14 Dit waren de nakomelingen van Abichaïl, de zoon van Huri, de zoon van Jaroah, de zoon van Gilead, de zoon van Michaël, de zoon van Jesisai, de zoon van Jahdo, de zoon van Buz.
15 Ahi, de zoon van Abdiël, de zoon van Guni, was het hoofd van hun familie.
16 Zij woonden in Gilead, in Basan en in de bijbehorende plaatsen , en op alle weidegronden van Saron, tot aan hun uitlopers toe.

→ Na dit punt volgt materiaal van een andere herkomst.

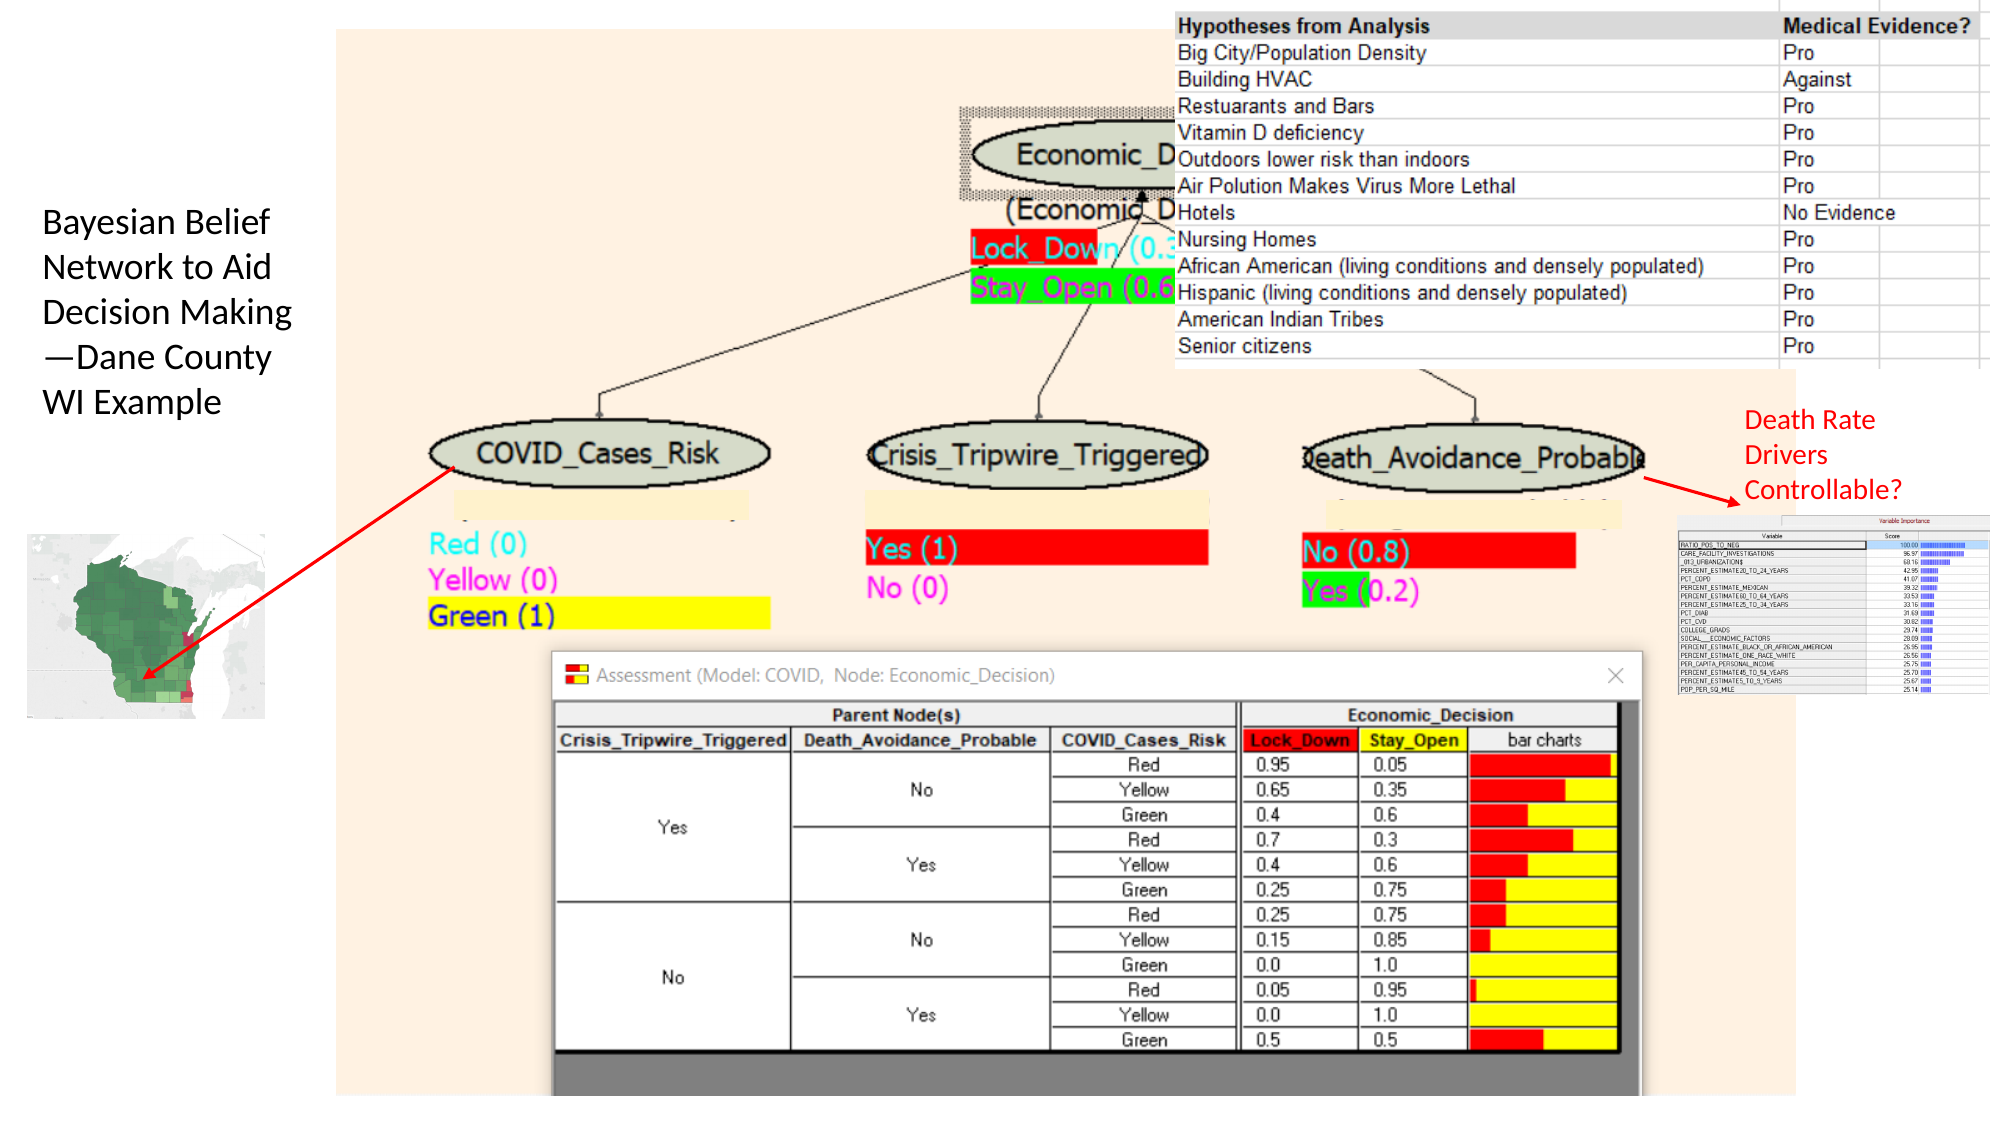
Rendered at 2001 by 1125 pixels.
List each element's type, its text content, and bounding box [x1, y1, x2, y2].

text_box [142, 466, 455, 680]
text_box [1643, 477, 1741, 506]
text_box Death Rate Drivers Controllable? [1796, 393, 1980, 513]
picture [27, 534, 265, 719]
picture [336, 0, 1991, 1096]
text_box Bayesian Belief Network to Aid Decision Making—Dane County WI Example [27, 189, 336, 430]
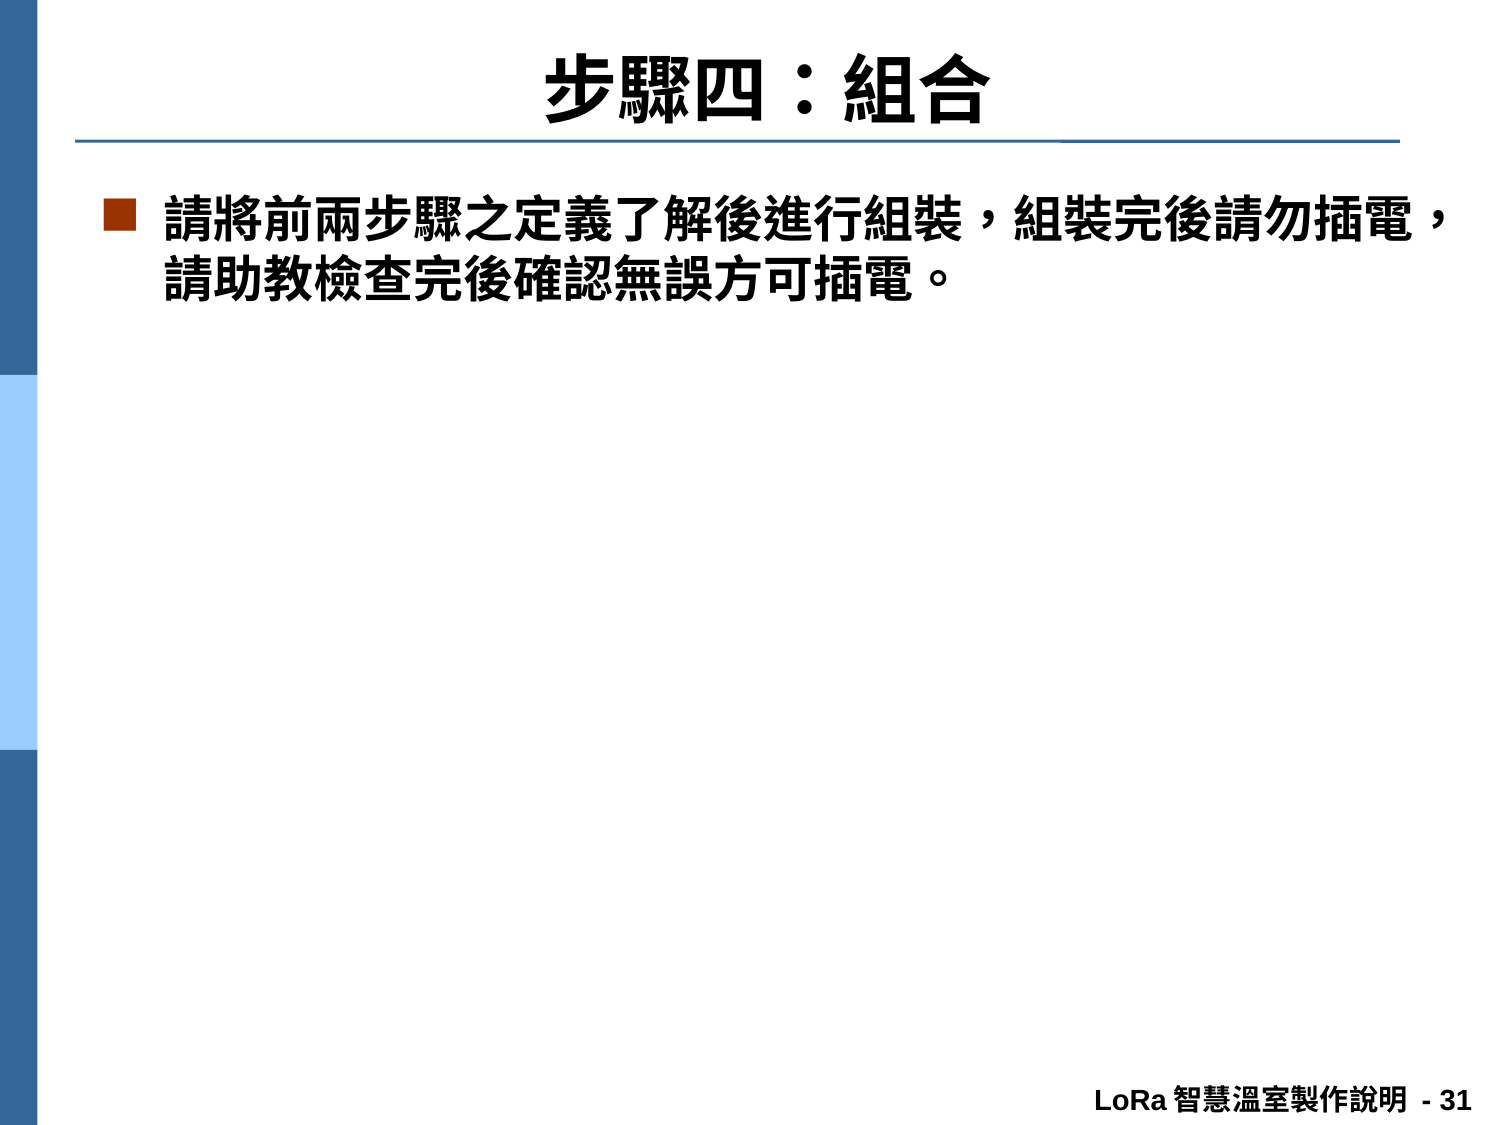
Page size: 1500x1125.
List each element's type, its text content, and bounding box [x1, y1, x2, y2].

title 步驟四：組合 [92, 45, 1443, 141]
list 請將前兩步驟之定義了解後進行組裝，組裝完後請勿插電，請助教檢查完後確認無誤方可插電。 [92, 179, 1491, 924]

17 Deze allen werden in de geslachtsregisters ingeschreven in de dagen van Jotham, de koning van Juda, en in de dagen van Jerobeam, de koning van Israël.
18 Van de nakomelingen van Ruben, van de Gadieten en van de halve stam van Manasse, van de dapperen, mannen die schild en zwaard droegen, de boog spanden en geoefend waren voor de strijd, waren er vierenveertigduizend zevenhonderdzestig die met het leger uittrokken.
19 Zij voerden oorlog tegen de Hagrieten en tegen Jetur, Nafis en Nodab.
20 Maar zij werden in de strijd tegen hen geholpen: de Hagrieten, en allen die met hen waren, werden in hun hand gegeven. Want in de strijd riepen zij tot God en Hij liet Zich door hen verbidden, want zij vertrouwden op Hem.
21 Daarop voerden zij hun vee als buit weg, van hun kamelen vijftigduizend, tweehonderdvijftigduizend schapen, tweeduizend ezels en ook nog honderdduizend mensen.
22 Want er waren veel slachtoffers gevallen, omdat de strijd van God was; en zij gingen daar in hun plaats wonen, tot aan de ballingschap.
De nakomelingen van de halve stam van Manasse
23 De leden van de halve stam van Manasse woonden in dat land. Zij werden talrijk, vanaf Basan tot aan Baäl-Hermon, Senir en de berg Hermon.
24 Dit waren de hoofden van hun families: Efer, Jiseï, Eliël, Azriël, Jeremia, Hodavja en Jahdiël, strijdbare helden, mannen van naam, hoofden van hun families.
25 Zij waren de God van hun vaderen echter ontrouw en pleegden overspel met de goden van de volken van het land, die God voor hun ogen had weggevaagd.
26 Toen wekte de God van Israël de geest van Pul, de koning van Assyrië op, en de geest van Tillegath-Pilneser, de koning van Assyrië. Deze voerde hen in ballingschap, te weten de Rubenieten, de Gadieten en de halve stam van Manasse. Hij bracht hen in Halah, Habor, Hara en aan de rivier Gozan, tot op deze dag.